你知道,我是个很糟糕的业余网球手,我之所以渐渐停止打网球,是因为我发现我总会因为自己的失误而极度沮丧,根本无法让自己平静下来。

You know, I'm a very poor recreational tennis player and one of the reasons I sort of stopped doing it was I found I would get so frustrated at my own mistakes that I couldn't calm myself back down.

Speaker 2

这其中有一个很有用的教训,那就是在一个领域中的技能,并不会真正迁移到其他所有领域。

And there's a useful lesson in that, which is that skill in one domain doesn't really carry over to every other.

Speaker 2

我认为我在管理投资情绪方面非常出色,但在管理自己的情绪倾向方面却很差。

I think I'm very good at managing my investment emotions, but I'm really bad at managing my tendency emotions.

Speaker 2

但话说回来,投资归根结底是一场心理博弈,因为我们在这个金融市场中竞争的每个人,所拥有的资源几乎都是一样的。

But look, investing is above all else a head game because everyone we're competing with in the financial markets has pretty much the same resources at their disposal.

Speaker 2

在美国实施Reg FD之后,没有分析师能比其他分析师更早获得内部消息。

After Reg FD in The United States, no analyst really gets some inside scoop before some other analyst.

Speaker 2

每个人都拥有彭博终端,每个人都阅读《华尔街日报》,股票报价是即时的,全球有大约18万CFA持证人。

Everybody has a Bloomberg machine, everybody reads the Wall Street Journal, stock quotes are instantaneous, there's a 100, whatever it is, 180,000 CFAs around the world.

Speaker 2

这是一个难以置信的竞争市场。

It's an unbelievably competitive marketplace.

Speaker 2

那么,是什么让卓越者与优秀者区分开来呢?

So what would distinguish the greats from the very goods?

Speaker 2

这几乎必须是他们从外部带来的东西——也就是他们自己的品格。

It kinda has to be something they're bringing in from outside, which is their own character.

Speaker 2

如果你想变得卓越,你就必须像管理投资组合一样,投入大量精力来培养自己的品格。

And if you wanna be great, you're gonna have to put as much effort into cultivating your character as you do into managing your portfolio.

Speaker 1

威廉,你曾花了几年时间帮助丹尼尔·卡尼曼——那位你之前提到的诺贝尔奖得主,当时他正在撰写《思考,快与慢》这本书。

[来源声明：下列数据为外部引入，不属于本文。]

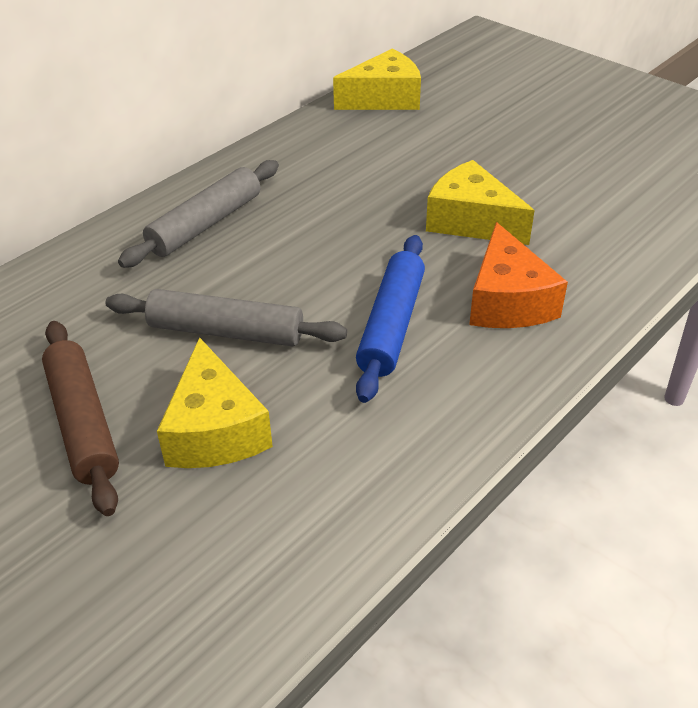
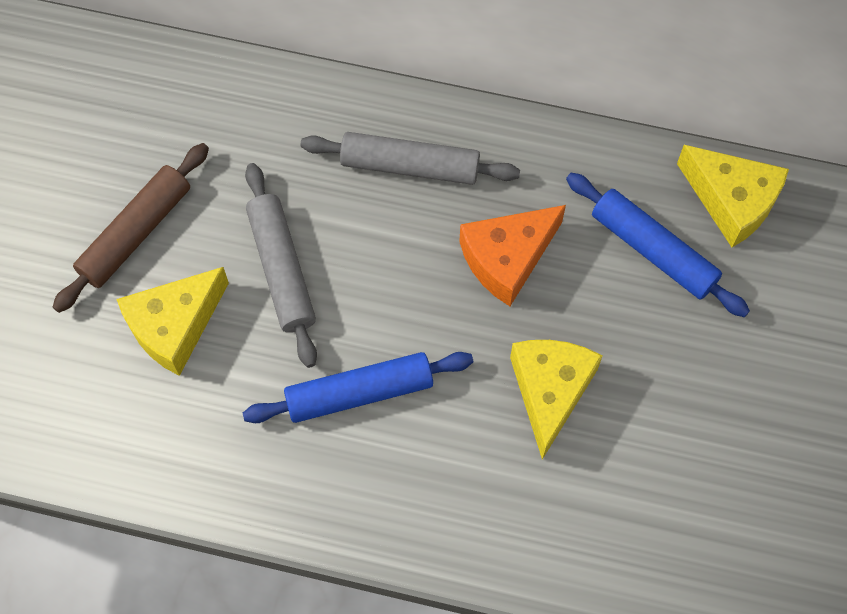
camera: 60 degrees right, 25 degrees up
orange cheese [469,222,568,328] -> orange cheese moved to [459,205,566,306]
none -> blue rolling pin [566,173,750,317]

William You spent a couple of years helping Danny Kahneman, the Nobel laureate who you mentioned before when he was first working on his book, Thinking Fast and Slow.

Speaker 1

显然,卡尼曼是关于偏见以及我们如何在做决策时自我破坏的顶尖专家之一。

And obviously Kahneman is one of the great experts on biases and the way that we sabotage ourselves when making decisions.